# 8-23-11 Lmr



## fishymcgoo (Jul 20, 2005)

No luck with the big cats tonight Caught the right bait and everything? My boy caught a fish by mistake that I took a glance at and said it was a Gizzard Shad. Then I noticed the row of teeth. I have only caught a couple Gizzard Shad and I never noticed any teeth. I looked at some images on Yahoo and maybe a Skipjack? But do they have teeth cause I have never caught a Skipjack. Netted em, but not caught one. What is this fish? The thing put up a heck of a little fight!


----------



## Salmonid (Apr 14, 2004)

Mooneye!!! Great Flattie bait!

Salmonid


----------



## fishymcgoo (Jul 20, 2005)

Not tonight it wasn't. Tried it


----------



## HOUSE (Apr 29, 2010)

I think both shad species in the area have a black spot. That looks like it might be an Alewife.

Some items
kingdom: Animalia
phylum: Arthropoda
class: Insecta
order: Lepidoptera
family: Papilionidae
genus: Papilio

• GIVEN REQUEST A:
Which fish names does the fishing thread offer as possible identities for the fish the boy caught? List every one.
• GIVEN REQUEST B:
From the fishing thread, reproduce the passage between "# 8-23-11 Lmr" and "a little fight!", inclusive.
• GIVEN REQUEST C:
Answer these questions from the fishing thread:
(i) What feature made fishymcgoo look again after first calling the fish a Gizzard Shad?
(ii) According to Salmonid, what is Mooneye great bait for?
(iii) What date appears beside HOUSE's name?

• FULL SOLUTION A:
Gizzard Shad, Skipjack, Mooneye, Alewife

• FULL SOLUTION B:
# 8-23-11 Lmr



## fishymcgoo (Jul 20, 2005)

No luck with the big cats tonight Caught the right bait and everything? My boy caught a fish by mistake that I took a glance at and said it was a Gizzard Shad. Then I noticed the row of teeth. I have only caught a couple Gizzard Shad and I never noticed any teeth. I looked at some images on Yahoo and maybe a Skipjack? But do they have teeth cause I have never caught a Skipjack. Netted em, but not caught one. What is this fish? The thing put up a heck of a little fight!

• FULL SOLUTION C:
(i) A row of teeth
(ii) Flattie
(iii) Apr 29, 2010